UCF Tailgate June 2009

This morning I woke up at 4:45am, hopped out of bed, and raced to the university parking lot for field day. It’s pretty much a flea market with an emphasis in ham radio and associated electronics. This is a panorama of the parking lot the tailgate was held in, taken from the roof of a parking garage at about 9am. The UCF ARC (the amateur radio club which sponsored the event) is stationed under the white tent.

My goal was to purchase a [working] oscilloscope, and I lucked-out. I ended-up purchasing two, and I’m glad I did! The 1st one (the one with the green circular screen) crapped-out on me after literally 1 minute. (By crapped-out I mean it started spurring thick gray smoke and made my whole apartment smell like a burned marshmallow). At $5, I’m not crying over it. The second one is a 1969 Tektronix 561A 10 MHz oscilloscope. Just think, these things just started started being produced the same year Neil Armstrong walked on the moon. I tested it and it seems to be functioning well. At $10, I’m very happy!

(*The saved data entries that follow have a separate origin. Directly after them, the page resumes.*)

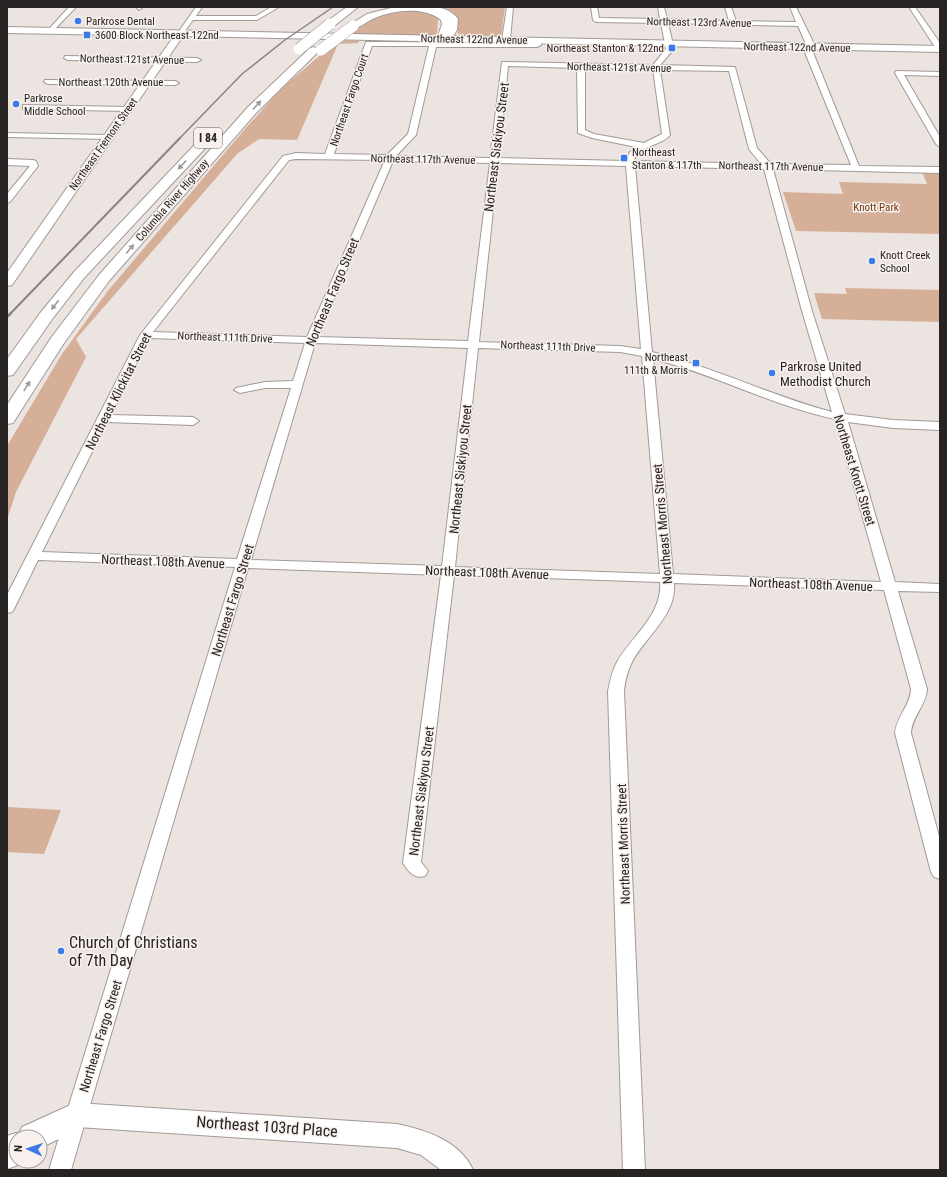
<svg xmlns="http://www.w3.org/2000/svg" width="947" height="1177" font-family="'Roboto Condensed',sans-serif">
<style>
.green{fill:#d6af99}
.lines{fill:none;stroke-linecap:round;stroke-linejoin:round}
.minor-casing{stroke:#a19a97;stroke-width:2}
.major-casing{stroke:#a19a97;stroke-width:2}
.highway-casing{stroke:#a19a97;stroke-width:2}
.minor{fill:#fff;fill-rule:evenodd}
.major{fill:#fff;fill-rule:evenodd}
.highway{fill:#fff;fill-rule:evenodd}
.rail-far2{stroke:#898482;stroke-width:1.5}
.rail-far1{stroke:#898482;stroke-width:2}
.rail{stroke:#898482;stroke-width:2.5}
.highway-bridge-casing{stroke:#a19a97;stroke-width:12;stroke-linecap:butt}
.highway-bridge{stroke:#fff;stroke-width:11}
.oneway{fill:#9d9c9c}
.poi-dot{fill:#3b7ae8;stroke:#f8f1ed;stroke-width:1.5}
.labels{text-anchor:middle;stroke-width:3;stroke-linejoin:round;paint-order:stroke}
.far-poi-label{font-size:11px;fill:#262322;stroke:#f8f1ed;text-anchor:start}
.far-street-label{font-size:11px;fill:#262322;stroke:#f8f1ed}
.far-park-label{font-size:11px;fill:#703913;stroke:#f8f1ed}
.shield{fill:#f8f1ed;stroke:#65615f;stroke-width:1}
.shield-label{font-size:12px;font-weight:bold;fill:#262322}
.street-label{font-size:13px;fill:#262322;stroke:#f8f1ed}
.poi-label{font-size:13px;fill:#262322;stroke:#f8f1ed;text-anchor:start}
.near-poi-label{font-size:16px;fill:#262322;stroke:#f8f1ed;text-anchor:start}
.near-street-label{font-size:16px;fill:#262322;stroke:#f8f1ed}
</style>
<rect width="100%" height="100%" fill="#ebe4e0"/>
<path class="green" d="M433,7h72l-4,30 -35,-1 -8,-2 -1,-16 -8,-6z
M401,10l31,3 6,5 -1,16 -12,2 -78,-2c16,-13 34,-21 54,-24z
M338,40l21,1 -1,2 -20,1 -41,96 -38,-1 -22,15 -161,185 10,18 -70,135 -9,28v-74l55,-92 45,-62 137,-162 38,-42z
M922,172l18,1v61l-144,-3 -13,-39 60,2 -4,-12 88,2z
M845,288l95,2v32l-118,-3 -8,-26 33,1z
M7,807l54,3 -17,44 -37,-2z"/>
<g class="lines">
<defs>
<path id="minor" d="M69,7h7l-24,25h-4v-2z
M136,7h6v1l-3,2z
M196,7h6l-6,9h60l15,-9h8l-22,13h-64l-11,15h-4l-1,-1z
M507,7h6l-3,33 -4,2 -4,-2z
M591,7h6l2,11 61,1 -2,-12h6l3,12 62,2 -4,-14h6l5,14 60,1 -6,-15h6l18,37 -2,6 47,116 81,1v6l-167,-4 39,142 33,103 48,6 47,2v8l-47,-2 -45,-6 47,160 45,2v8l-42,-1 29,98c-1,17 -15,27 -16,44l29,107v39l-6,-2 -3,-5 -36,-139c2,-17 15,-27 16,-44l-27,-99 -210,-7c3,33 -30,54 -43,81 -4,9 -6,17 -7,27l21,479h-22l-15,-479c2,-10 4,-20 9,-29 15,-26 46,-48 43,-80l-206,-7 -33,287 7,9 -3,5c-11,3 -16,-4 -22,-13l38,-288 -193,-7 -177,602h-22l186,-603 -197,-7 -24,49 -2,3 -5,1v-18l133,-260 143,-179 13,-3 29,1 41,-112 169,1 2,-3h4v5l-4,2h-101l-20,88 -20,21 94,2 12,-96 151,3 13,-16 -5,-26 -65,-1 -3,-2zM668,23l130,3 8,18 -2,6 47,115 -80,-1 -14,-16 -22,-81 -75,-2 14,-16zM372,46h57l-21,88 -21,21 -53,-1zM508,66l69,2 1,65 14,5 44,9 -6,5 -4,9 -127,-3zM585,68l68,1 9,65 -18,9 -50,-9 -9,-4zM660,70l69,1 20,78 12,15 -127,-3c3,-15 27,-15 36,-26zM296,159l89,1 -78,177 -154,-5 136,-172zM393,161l97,2 -22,178 -150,-4zM498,163l128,3 15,183 -21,-3 -141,-4zM635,166l129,3 38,142 30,101c-61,-16 -118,-45 -180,-60zM149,338l156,5 -12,38 -28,1 -29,6 -2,2 6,3 25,-5h26l-54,171 -195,-7 65,-130 86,3 6,-4 -6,-4 -82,-2zM315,343l153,5 -26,218 -191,-6zM478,348l142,4 22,4 18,218 -205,-7zM653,359c62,15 119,47 182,60l46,163 -208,-8z
M909,7h6l25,36v7h-3z
M65,56l132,2 4,2 -4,2 -129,-2 -4,-2z
M896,71l44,1v4l-36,-1 36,62v10l-4,-3 -41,-71z
M45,80l130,1 4,2 -4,2 -127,-1 -4,-2z
M23,105l105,2 4,2 -4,2 -102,-2h-3z
M7,133l101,2 4,2 -4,2 -101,-2z
M7,159l26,1 3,1 2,5 -28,36 -3,1v-9l23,-28 -23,-1z"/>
<path id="major" d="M7,27l933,19v6l-757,-16 -171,249 -5,1v-13l167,-237 -167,-3z
M77,1103l320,21c29,6 63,17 76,46h-32l-20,-15 -24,-7 -320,-21 -9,-4 -4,-8 4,-8z"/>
<path id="highway" d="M347,7h11l-24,19h-8l-1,-2 1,-2z
M395,7c20,0 50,-6 63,12l-1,11 -7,11h-8l-4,-6 4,-10 -1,-5c-16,-14 -48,-10 -66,-2 -8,3 -14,9 -22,11l-5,-3 19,-12z
M314,47l5,3 -1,2 -62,61 -147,168 -45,62 -51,80 -6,1v-19l44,-67 48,-63 149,-168 62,-59z
M206,136l6,4 -2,3 -126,135 -31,40 -40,57 -6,1v-17l34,-47 33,-40 128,-135z
M77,1102l11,3 5,10 -5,10 -48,23v-11h-24v24h7l-5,4 -11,4v-33l9,-3 3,1 3,-7z"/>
</defs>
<use href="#minor" class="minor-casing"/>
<use href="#major" class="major-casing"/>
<use href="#highway" class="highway-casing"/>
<use href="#minor" class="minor"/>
<use href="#major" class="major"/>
<use href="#highway" class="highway"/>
<path class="rail-far2" d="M179,139l63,-65 43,-34 48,-33"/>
<path class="rail-far1" d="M10,314l170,-176"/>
<path class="rail" d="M7,317l4,-4"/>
<defs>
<path id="highway-bridge" d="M299,49l31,-25
M321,50l32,-24"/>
</defs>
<use href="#highway-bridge" class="highway-bridge-casing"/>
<use href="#highway-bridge" class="highway-bridge"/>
</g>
<defs><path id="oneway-solid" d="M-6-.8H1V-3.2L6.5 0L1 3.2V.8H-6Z"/></defs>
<g class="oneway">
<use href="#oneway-solid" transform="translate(257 105) rotate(-47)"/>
<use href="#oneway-solid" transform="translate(182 165) rotate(133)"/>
<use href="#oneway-solid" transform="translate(130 249) rotate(-49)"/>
<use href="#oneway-solid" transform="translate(55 305) rotate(128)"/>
<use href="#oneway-solid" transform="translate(27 386) rotate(-58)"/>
</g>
<g class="poi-dot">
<circle cx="78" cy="21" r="4"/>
<rect x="83" y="31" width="8" height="8" rx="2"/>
<rect x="668" y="44" width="8" height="8" rx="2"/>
<circle cx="16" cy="104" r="4"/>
<rect x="620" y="154" width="8" height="8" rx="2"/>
<circle cx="872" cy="261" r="4"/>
<rect x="692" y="359" width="8" height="8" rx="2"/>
<circle cx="772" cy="373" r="4"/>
<circle cx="61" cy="951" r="4"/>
</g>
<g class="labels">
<g class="far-poi-label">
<text x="86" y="25">Parkrose Dental</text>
<text x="95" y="39">3600 Block Northeast 122nd</text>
<text x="664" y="52" text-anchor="end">Northeast Stanton &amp; 122nd</text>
<text x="24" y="102">Parkrose<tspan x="24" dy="13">Middle School</tspan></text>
<text x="632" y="156">Northeast<tspan x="632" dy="13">Stanton &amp; 117th</tspan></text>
<text x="880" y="259">Knott Creek<tspan x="880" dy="13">School</tspan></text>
<text x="688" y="361" text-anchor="end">Northeast<tspan x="688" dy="13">111th &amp; Morris</tspan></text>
</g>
<g class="far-street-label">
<text transform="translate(699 22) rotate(1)" y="4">Northeast 123rd Avenue</text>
<text transform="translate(474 39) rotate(1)" y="4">Northeast 122nd Avenue</text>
<text transform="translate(797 47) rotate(1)" y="4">Northeast 122nd Avenue</text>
<text transform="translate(132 59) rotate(1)" y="4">Northeast 121st Avenue</text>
<text transform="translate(619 67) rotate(1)" y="4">Northeast 121st Avenue</text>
<text x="111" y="86">Northeast 120th Avenue</text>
<text transform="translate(349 100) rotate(-71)" y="4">Northeast Fargo Court</text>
<text transform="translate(103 144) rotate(-55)" y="4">Northeast Fremont Street</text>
<text transform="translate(423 159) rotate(1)" y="4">Northeast 117th Avenue</text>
<text transform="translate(771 166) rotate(1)" y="4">Northeast 117th Avenue</text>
<text transform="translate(172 200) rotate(-49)" y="4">Columbia River Highway</text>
<text transform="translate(225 337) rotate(2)" y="4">Northeast 111th Drive</text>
<text transform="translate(548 346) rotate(2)" y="4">Northeast 111th Drive</text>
</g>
<g class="far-park-label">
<text x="876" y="211">Knott Park</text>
</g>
<rect class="shield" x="194" y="128" width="28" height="20" rx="3"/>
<g class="shield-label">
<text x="208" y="142">I 84</text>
</g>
<g class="street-label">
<text transform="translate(496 147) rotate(-83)" y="5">Northeast Siskiyou Street</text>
<text transform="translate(332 292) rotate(-67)" y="5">Northeast Fargo Street</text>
<text transform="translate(118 391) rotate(-63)" y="5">Northeast Klickitat Street</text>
<text transform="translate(460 469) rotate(-84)" y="5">Northeast Siskiyou Street</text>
<text transform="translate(855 470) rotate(73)" y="5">Northeast Knott Street</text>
<text transform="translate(662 524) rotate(-95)" y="5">Northeast Morris Street</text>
<text transform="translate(163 561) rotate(2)" y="5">Northeast 108th Avenue</text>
<text transform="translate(487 572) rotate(2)" y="5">Northeast 108th Avenue</text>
<text transform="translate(811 584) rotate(2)" y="5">Northeast 108th Avenue</text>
<text transform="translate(232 600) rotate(-73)" y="5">Northeast Fargo Street</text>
<text transform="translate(421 791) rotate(-83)" y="5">Northeast Siskiyou Street</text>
<text transform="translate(623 844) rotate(-92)" y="5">Northeast Morris Street</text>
<text transform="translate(100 1036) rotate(-73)" y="5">Northeast Fargo Street</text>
</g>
<g class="poi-label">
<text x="780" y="371">Parkrose United<tspan x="780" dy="15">Methodist Church</tspan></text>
</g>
<g class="near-poi-label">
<text x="69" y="948">Church of Christians<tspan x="69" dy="18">of 7th Day</tspan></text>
</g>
<g class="near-street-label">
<text transform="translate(267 1126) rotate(4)" y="6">Northeast 103rd Place</text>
</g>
</g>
<rect width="947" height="1177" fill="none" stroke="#262322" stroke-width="16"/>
<g transform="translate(28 1149) rotate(273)"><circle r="19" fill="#f8f1ed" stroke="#a49f9c"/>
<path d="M0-3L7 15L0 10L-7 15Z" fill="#3b7ae8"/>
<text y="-6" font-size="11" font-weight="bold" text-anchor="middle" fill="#262322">N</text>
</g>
</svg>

Here you can see it attached to my prime number generator described in agonizingly-boring detail over the last several weeks’ posts. It’s attached to one of the microcontroller pins responsible for multiplexing the LED display. Finally, a way to assess high speed power output as a function of time. The output of the microcontroller isn’t performing like I expected, and since it’s a series of pulses I can’t use a volt meter to measure its output. Thus, the need [more like desire] for an oscilloscope.